Das Leben in einem anderen Land ist stets anders als alles Andere zuvor.

Man kommt zwar mit seiner eigenen Persönlichkeit an, mit seinen gefestigten Gewohnheiten, Vorlieben und Macken, doch dann prallt man mit den Eigenschaften des neuen Zuhauses aufeinander und schmeißt alles über den Haufen.

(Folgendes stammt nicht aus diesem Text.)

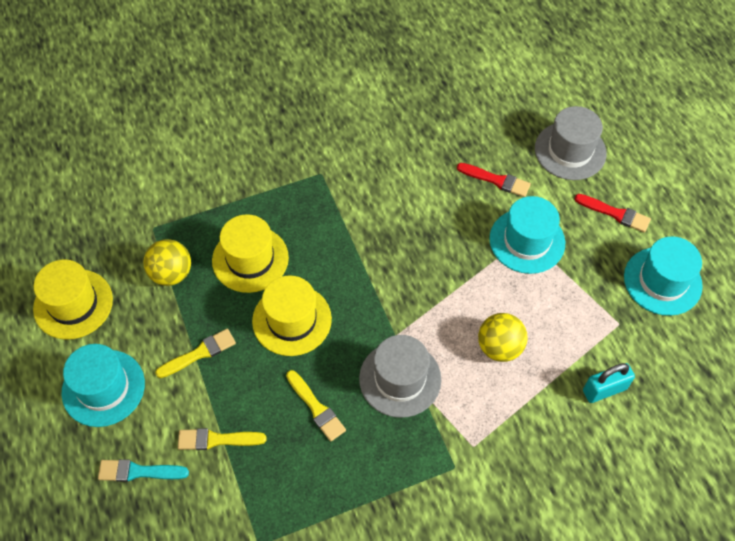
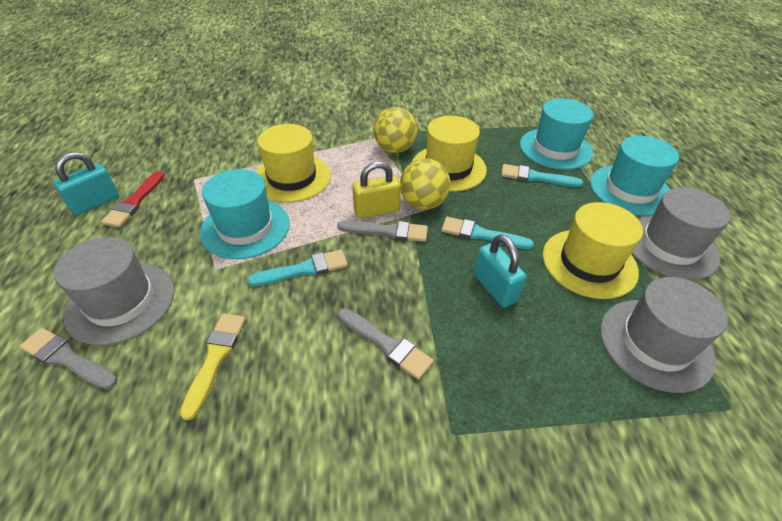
grey brush: none = 0 -> [19,328,117,389] [337,220,428,242] [338,308,434,380] = 3
grey hat: [359,335,441,418] [535,106,607,180] = 2 -> [54,237,174,346] [600,277,728,393] [631,187,731,280] = 3
red brush: [457,163,531,197] [575,194,651,233] = 2 -> [101,171,164,227] = 1
turquoise brush: [98,459,189,482] = 1 -> [247,250,348,286] [441,217,534,249] [501,164,583,187] = 3
turquoise padlock: [583,363,635,403] = 1 -> [53,152,119,215] [474,235,527,308] = 2
yellow brush: [155,329,236,378] [178,428,267,450] [286,370,346,441] = 3 -> [180,313,246,420] = 1
yellow padlock: none = 0 -> [352,161,401,219] = 1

Buenos Aires hat einen eigenen Rhythmus, eine besondere Denkweise und einzigartige Gewohnheiten. Ja, jeder einzelne Mensch hier prägt das Bild und den Charakter der Stadt, doch auch die Straßen und die Kultur beeinflussen ihre Bewohner. Ein ewiges Wechselspiel und ich mittendrin. Mit meinen Vorstellungen und Ideen kam ich hier an und stellte schnell fest, dass mein Leben gänzlich unterschiedlich sein würde von allen “bisherigen Leben”, die ich in der Vergangenheit schon gehabt hatte. Buenos Aires gibt mir eine ganz eigene Art und Weise an die Hand, die ich zunächst vielleicht gewöhnungsbedürftig fand, inzwischen aber ganz akzeptabel und auch schön. Mehrere Orte prägen meinen Tagesablauf ganz besonders, und von jenen, die mir mein Studium ermöglichen (oder auch eben nicht), möchte ich jetzt erzählen.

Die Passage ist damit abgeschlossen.